8. Eu égard aux considérations qui précèdent, le Tribunal arrive à la conclusion que, par sa décision du 31 août 2016, l'autorité de première instance n'a ni violé le droit fédéral, ni constaté des faits pertinents de manière inexacte ou incomplète ; en outre, la décision attaquée n'est pas inopportune (art. 49 PA). En conséquence, le recours est rejeté. Compte tenu de l'issue de la cause, il y aurait lieu de mettre les frais de procédure à la charge du recourant.
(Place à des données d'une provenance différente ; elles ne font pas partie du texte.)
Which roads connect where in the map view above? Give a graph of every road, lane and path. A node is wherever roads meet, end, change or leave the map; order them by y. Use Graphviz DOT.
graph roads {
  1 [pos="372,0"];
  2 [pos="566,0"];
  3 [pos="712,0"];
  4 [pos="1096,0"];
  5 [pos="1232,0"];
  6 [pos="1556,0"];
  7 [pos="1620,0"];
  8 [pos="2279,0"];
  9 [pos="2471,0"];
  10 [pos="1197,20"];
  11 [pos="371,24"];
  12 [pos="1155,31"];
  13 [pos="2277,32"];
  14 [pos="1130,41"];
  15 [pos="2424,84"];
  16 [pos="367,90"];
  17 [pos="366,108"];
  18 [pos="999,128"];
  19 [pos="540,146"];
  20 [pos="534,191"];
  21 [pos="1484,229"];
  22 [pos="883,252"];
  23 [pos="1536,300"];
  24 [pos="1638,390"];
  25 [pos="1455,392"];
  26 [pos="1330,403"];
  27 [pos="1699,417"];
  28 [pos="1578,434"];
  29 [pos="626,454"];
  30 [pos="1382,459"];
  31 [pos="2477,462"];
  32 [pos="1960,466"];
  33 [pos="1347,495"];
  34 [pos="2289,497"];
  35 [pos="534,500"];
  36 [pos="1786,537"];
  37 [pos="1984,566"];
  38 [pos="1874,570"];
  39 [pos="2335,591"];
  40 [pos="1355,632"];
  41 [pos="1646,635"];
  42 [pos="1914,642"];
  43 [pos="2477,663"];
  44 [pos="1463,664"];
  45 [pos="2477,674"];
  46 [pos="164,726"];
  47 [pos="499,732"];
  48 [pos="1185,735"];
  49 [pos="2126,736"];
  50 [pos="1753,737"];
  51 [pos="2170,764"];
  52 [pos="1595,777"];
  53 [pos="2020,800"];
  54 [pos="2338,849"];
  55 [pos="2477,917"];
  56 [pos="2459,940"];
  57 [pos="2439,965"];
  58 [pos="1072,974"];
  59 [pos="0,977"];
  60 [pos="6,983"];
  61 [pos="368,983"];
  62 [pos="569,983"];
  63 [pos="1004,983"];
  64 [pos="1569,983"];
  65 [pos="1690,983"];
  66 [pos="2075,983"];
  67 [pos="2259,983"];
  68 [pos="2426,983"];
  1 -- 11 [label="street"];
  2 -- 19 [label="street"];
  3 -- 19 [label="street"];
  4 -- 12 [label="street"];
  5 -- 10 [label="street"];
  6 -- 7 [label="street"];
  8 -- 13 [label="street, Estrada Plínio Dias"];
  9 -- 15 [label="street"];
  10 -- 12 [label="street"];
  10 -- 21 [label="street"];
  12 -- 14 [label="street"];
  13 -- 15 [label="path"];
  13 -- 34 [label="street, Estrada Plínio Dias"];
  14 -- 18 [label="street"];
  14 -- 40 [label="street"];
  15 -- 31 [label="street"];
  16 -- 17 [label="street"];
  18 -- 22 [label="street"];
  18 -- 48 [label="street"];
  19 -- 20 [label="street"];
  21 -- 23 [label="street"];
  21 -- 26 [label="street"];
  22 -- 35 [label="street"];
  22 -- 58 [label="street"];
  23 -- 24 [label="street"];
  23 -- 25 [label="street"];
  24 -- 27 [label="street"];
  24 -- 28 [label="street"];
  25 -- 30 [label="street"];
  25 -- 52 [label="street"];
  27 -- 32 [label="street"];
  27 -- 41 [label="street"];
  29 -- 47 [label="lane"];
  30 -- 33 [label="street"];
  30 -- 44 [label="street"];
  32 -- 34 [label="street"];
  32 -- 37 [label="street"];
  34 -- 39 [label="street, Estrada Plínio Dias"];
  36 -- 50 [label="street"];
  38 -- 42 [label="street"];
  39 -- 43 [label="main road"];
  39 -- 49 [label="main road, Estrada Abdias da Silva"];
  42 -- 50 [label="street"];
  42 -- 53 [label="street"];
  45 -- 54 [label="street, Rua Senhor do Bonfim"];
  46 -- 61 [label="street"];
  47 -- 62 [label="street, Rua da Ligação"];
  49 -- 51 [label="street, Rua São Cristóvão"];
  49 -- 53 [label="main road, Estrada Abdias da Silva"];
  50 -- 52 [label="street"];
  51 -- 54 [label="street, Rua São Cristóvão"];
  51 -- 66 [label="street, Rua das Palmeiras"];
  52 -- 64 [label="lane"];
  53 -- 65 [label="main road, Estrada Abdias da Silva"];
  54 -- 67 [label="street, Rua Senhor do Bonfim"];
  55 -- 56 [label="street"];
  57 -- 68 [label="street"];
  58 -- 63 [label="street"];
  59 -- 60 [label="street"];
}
Au vu de l'ensemble des circonstances de la présente affaire, le Tribunal y renoncera toutefois, à titre exceptionnel (cf. art. 63 al. 1 in fine PA en relation avec l'art. 6 let. b du règlement du 21 février 2008 concernant les frais, dépens et indemnités fixés par le Tribunal administratif fédéral [FITAF, RS 173.320.2]). Il n'y a pas lieu d'allouer des dépens (art. 64 PA). (dispositif page suivante) Par ces motifs, le Tribunal administratif fédéral prononce :

1. Le recours est rejeté.

2. Il n'est pas perçu de frais de procédure.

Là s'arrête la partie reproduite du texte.